[[ Listed entries, beginning ]]
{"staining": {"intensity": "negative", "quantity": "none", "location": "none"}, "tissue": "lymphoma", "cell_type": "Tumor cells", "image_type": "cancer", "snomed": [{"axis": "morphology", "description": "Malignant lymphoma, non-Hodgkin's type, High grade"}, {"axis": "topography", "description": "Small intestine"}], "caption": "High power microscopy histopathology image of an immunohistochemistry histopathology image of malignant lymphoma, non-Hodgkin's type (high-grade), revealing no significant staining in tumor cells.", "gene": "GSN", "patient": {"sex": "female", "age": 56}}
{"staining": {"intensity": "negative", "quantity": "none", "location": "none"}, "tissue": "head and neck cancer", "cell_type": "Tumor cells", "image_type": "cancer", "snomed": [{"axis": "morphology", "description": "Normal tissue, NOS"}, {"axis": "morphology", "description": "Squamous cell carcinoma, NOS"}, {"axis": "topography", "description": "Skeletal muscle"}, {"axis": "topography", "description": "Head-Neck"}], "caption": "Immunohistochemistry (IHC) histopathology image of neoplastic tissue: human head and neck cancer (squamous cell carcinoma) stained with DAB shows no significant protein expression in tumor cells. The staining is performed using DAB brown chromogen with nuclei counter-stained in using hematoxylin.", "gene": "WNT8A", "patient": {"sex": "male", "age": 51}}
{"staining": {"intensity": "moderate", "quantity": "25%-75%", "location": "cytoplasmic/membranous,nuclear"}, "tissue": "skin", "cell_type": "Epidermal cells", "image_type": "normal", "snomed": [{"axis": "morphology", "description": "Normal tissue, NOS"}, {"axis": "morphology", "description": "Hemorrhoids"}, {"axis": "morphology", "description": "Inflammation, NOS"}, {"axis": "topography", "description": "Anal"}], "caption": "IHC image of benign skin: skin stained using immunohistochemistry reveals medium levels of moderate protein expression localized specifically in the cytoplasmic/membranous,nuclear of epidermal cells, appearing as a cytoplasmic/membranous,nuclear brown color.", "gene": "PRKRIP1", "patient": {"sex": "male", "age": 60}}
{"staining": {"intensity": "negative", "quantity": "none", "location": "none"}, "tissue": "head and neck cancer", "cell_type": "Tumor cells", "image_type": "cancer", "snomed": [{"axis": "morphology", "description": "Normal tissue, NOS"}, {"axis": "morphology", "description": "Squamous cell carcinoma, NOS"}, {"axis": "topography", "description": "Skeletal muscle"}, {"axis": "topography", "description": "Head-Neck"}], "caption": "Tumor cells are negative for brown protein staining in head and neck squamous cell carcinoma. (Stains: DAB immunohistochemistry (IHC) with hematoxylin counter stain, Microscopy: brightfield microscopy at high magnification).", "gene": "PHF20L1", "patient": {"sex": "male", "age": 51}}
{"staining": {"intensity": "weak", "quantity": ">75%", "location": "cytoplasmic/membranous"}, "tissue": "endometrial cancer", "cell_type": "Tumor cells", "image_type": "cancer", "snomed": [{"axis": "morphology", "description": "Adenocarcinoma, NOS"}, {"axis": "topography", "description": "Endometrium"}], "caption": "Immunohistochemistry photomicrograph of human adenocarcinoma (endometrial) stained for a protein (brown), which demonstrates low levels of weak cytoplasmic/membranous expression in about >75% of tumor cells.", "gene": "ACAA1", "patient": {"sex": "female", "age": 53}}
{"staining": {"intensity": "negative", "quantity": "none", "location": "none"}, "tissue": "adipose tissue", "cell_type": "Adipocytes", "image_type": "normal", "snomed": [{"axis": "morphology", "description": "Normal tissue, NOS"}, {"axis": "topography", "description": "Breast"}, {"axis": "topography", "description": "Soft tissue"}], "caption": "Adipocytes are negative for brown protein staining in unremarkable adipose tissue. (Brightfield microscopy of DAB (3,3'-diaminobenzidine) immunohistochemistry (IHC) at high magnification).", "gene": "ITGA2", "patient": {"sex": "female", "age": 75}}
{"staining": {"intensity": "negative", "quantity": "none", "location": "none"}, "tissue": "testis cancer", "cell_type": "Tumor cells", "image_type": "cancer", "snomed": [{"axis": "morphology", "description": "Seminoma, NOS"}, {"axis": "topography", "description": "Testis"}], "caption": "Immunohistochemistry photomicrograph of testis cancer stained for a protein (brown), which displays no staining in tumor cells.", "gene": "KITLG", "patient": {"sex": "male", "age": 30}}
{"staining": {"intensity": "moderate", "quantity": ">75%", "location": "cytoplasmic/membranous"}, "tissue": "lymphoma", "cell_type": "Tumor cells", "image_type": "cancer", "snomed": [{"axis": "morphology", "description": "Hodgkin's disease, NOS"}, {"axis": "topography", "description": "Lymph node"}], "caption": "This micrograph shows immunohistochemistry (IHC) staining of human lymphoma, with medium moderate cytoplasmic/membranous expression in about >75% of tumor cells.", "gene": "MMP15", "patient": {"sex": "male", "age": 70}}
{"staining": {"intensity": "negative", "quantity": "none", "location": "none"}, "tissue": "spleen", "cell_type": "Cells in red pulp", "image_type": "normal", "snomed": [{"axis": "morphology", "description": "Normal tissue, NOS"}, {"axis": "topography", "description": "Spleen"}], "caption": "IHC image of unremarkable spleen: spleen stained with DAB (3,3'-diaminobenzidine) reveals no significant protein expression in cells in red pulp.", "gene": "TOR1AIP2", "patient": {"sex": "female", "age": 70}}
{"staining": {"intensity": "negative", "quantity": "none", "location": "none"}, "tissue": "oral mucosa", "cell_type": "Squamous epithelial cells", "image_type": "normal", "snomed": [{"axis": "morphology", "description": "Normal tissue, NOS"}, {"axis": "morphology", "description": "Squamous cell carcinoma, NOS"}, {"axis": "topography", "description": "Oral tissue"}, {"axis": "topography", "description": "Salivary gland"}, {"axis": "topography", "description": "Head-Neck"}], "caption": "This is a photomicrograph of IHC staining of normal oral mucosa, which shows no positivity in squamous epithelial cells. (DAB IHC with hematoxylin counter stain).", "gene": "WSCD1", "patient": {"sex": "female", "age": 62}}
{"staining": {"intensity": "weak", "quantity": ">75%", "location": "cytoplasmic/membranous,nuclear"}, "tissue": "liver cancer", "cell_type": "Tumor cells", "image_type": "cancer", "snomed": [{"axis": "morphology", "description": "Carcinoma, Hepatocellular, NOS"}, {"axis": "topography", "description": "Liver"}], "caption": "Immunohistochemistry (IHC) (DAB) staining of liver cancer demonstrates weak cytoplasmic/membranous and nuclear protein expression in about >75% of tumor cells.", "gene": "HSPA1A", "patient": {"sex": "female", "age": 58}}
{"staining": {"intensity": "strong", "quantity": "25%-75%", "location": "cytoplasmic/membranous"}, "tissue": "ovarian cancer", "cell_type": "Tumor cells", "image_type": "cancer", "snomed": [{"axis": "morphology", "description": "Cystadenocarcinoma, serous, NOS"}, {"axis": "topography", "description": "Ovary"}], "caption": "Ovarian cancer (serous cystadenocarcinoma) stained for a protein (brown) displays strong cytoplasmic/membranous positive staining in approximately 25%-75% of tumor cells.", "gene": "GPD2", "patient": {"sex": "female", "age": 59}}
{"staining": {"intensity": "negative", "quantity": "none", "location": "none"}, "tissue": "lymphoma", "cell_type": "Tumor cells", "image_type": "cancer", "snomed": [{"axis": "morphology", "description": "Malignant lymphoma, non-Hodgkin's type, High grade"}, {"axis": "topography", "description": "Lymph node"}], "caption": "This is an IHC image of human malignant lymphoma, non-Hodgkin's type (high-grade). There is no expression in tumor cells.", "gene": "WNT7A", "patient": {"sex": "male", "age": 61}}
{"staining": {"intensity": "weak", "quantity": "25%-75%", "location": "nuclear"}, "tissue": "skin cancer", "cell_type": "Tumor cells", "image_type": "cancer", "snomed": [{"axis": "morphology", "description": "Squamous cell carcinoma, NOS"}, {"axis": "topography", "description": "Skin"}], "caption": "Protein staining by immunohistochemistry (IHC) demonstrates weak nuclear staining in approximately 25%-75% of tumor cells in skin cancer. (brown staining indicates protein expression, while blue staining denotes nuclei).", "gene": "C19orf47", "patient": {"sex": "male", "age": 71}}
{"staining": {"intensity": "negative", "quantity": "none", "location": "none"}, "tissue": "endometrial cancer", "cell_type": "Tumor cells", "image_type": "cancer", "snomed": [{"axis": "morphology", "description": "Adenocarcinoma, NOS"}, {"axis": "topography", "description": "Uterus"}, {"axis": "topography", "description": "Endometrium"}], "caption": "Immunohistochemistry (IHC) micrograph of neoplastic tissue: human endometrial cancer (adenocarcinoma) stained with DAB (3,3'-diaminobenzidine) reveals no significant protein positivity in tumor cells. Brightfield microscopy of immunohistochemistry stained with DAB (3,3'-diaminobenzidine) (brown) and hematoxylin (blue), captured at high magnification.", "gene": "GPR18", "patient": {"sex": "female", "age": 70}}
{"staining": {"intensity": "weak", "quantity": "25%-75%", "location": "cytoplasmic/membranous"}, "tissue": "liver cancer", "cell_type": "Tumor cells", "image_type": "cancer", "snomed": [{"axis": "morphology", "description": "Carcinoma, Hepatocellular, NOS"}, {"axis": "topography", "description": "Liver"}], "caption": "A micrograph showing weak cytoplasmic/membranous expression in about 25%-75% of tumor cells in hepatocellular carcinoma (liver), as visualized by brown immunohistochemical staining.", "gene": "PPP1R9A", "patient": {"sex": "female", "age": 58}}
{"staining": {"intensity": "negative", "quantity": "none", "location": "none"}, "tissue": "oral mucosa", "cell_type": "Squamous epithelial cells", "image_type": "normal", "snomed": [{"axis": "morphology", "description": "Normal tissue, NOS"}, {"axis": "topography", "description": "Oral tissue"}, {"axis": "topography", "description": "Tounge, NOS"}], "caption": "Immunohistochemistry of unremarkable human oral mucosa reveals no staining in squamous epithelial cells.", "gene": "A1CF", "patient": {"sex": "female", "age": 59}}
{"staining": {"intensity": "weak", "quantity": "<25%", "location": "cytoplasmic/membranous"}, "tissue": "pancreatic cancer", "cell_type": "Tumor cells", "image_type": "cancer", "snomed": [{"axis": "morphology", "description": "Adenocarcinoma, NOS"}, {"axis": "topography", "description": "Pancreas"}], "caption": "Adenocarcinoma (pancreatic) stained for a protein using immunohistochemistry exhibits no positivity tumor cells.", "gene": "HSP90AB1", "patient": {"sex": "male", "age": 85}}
[[ Listed entries, end ]]
What is the number of lines in the records that contain "Endometrium"? Answer with it alone.

**Solution for this task:** 2